(Отрывок из текста):
........
В последнее время уже не раз на меня нападало равнодушие к Вашим несправедливостям и придиркам. Раньше этого не бывало. И это уже страшно.
Не думаю, чтобы Вам было все равно, в каких градусах мое отношение к делу. Верю, что Вы мною в деле очень дорожите и не уступите меня никому и ничему. Но беда в том, что когда мои начинания кажутся Вам неверными, Вы редко бываете способны предположить, что Вы сами не правы, а я прав, а объясняете это всякими посторонними, да еще мелкими, соображениями. И у меня остается горечь… мухомора.
Я, как администратор нашего дела, как хорошо разбирающийся во всех извилинах его, во всех психологиях людей и самого дела, гораздо мудрее Вас и неизмеримо беспристрастнее, справедливее и душевнее. И Вы могли бы относиться ко мне с более широким доверием. Но Вы все-таки многому не верите, и убедить Вас я не в силах. Многое подозреваете, и разубедить Вас я не в силах. И мне уже скучно, и я смотрю на это с грустью и с сожалением. Прежде я отпихивался от каждой мелочи, теперь я все равнодушнее и равнодушнее. Ну, что же делать! Пусть думает, как хочет, моя совесть чиста и бела! И в глазах всех, кто знает истину, хорошую, глубокую истину, Вы проиграете.
Я действую и работаю так, как подсказывает мне мое знание нашего дела и наших деятелей, как подсказывает мне моя мудрость, как подсказывают мне мои чувства справедливости и добра. Я смею сказать это твердо Вам в глаза.
Это я и хотел Вам сказать. А дальше — что бог пошлет!
Ваш В. Немирович-Данченко
272. Л. М. Леонидову[140]
Январь – февраль 1912 г.
Я прибегаю к письму, Леонид Миронович, потому что при встречах не нахожу для такого разговора удобного и ловкого момента, а между тем враждебное чувство во мне накопляется. {86} Если оно прорвется, все это получит не тот характер, не то освещение, какое должно быть. Мне хотелось бы не в рукопашную вступать с Вашими недостатками, а апеллировать против них к Вашим достоинствам.
........
(Данные для обработки):
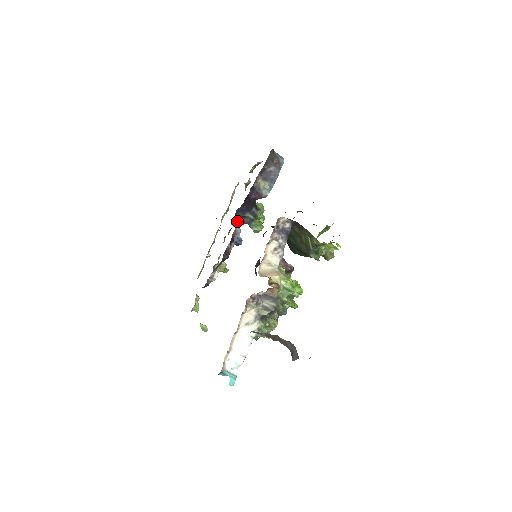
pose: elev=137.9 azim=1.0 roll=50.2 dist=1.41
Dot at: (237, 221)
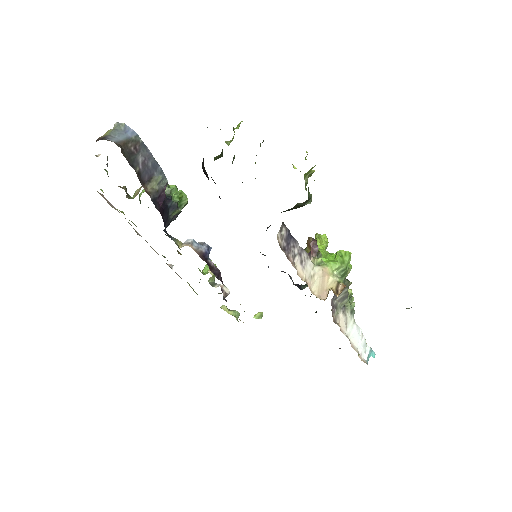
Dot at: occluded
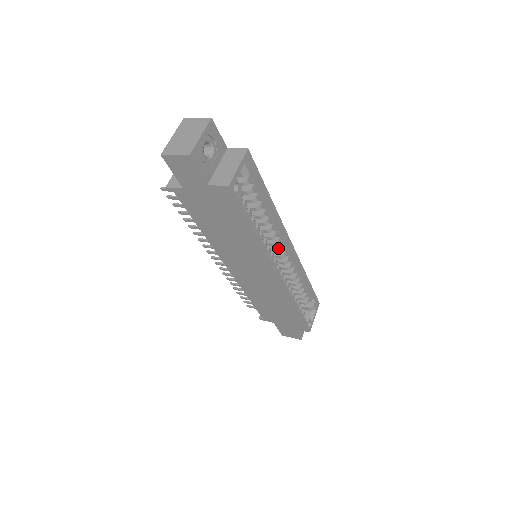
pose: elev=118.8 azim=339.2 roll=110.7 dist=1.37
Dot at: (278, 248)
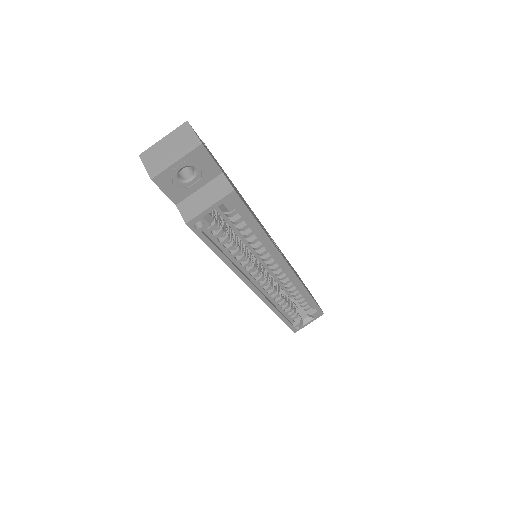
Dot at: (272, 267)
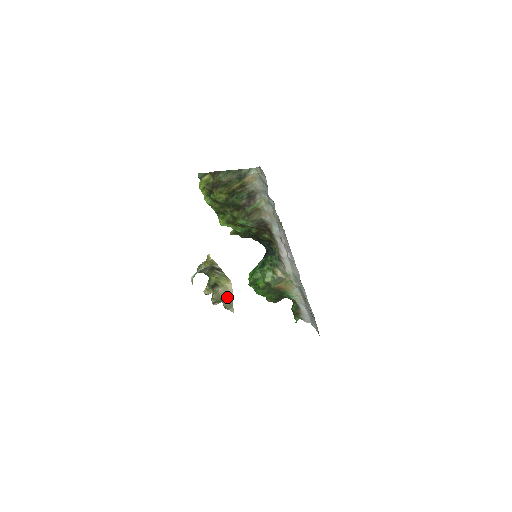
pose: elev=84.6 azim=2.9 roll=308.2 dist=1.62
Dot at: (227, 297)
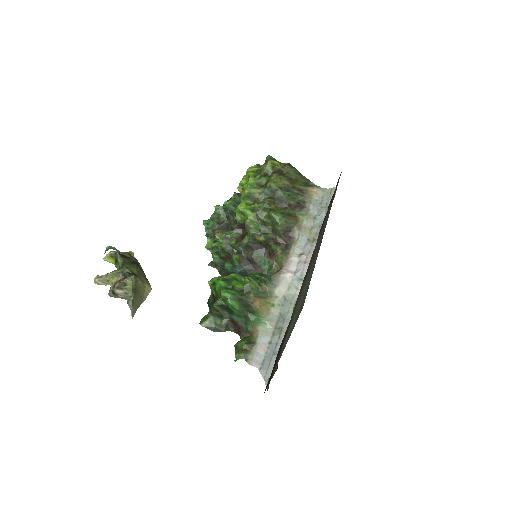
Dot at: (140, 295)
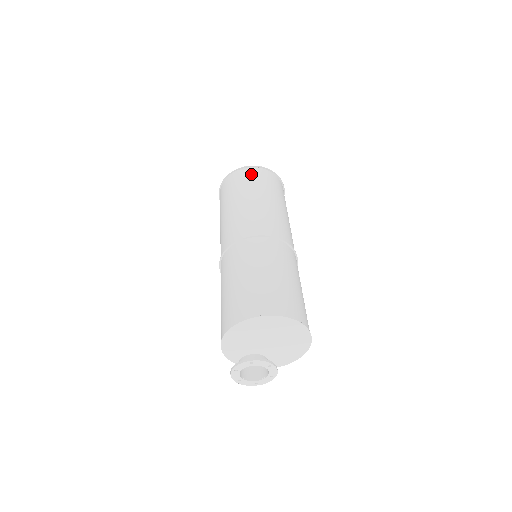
........
(Письменные задания):
- 1) Перепишите строки списка от строки с «pose: elev=118.8 azim=339.2» до конца списка включительно, заменив «pose» на «view» и больше ничего не меняя. Картинки в ответ не включайте.
- 2) Допишите продолжение отрывка с письмом Леониду Мироновичу.
Отрывок и список взяты из разных источников.

(Ответы к упражнению):
- 1)
view: elev=118.8 azim=339.2 roll=110.7 dist=1.37
Dot at: (278, 248)
Dot at: (272, 267)
view: elev=84.6 azim=2.9 roll=308.2 dist=1.62
Dot at: (227, 297)
Dot at: (140, 295)

- 2)
Вы умеете быть и внимательным и сдержанным — то, что называется корректным, умеете уважать и труд и личности тех, с кем соприкасаетесь. При всем том умеете замечать в поступках других лучшие движения их души и приближаться к справедливости. Это все — Ваши достоинства, которые привлекали к Вам Ваших товарищей, когда они выбирали Вас своим представителем или директором, когда они приглашали Вас в Правление и пайщики.
Вот к этому Леониду Мироновичу я и апеллирую. Пусть он взглянет повнимательнее и оценит по достоинству того Леонидова, которого я вижу целый ряд последних репетиций[141].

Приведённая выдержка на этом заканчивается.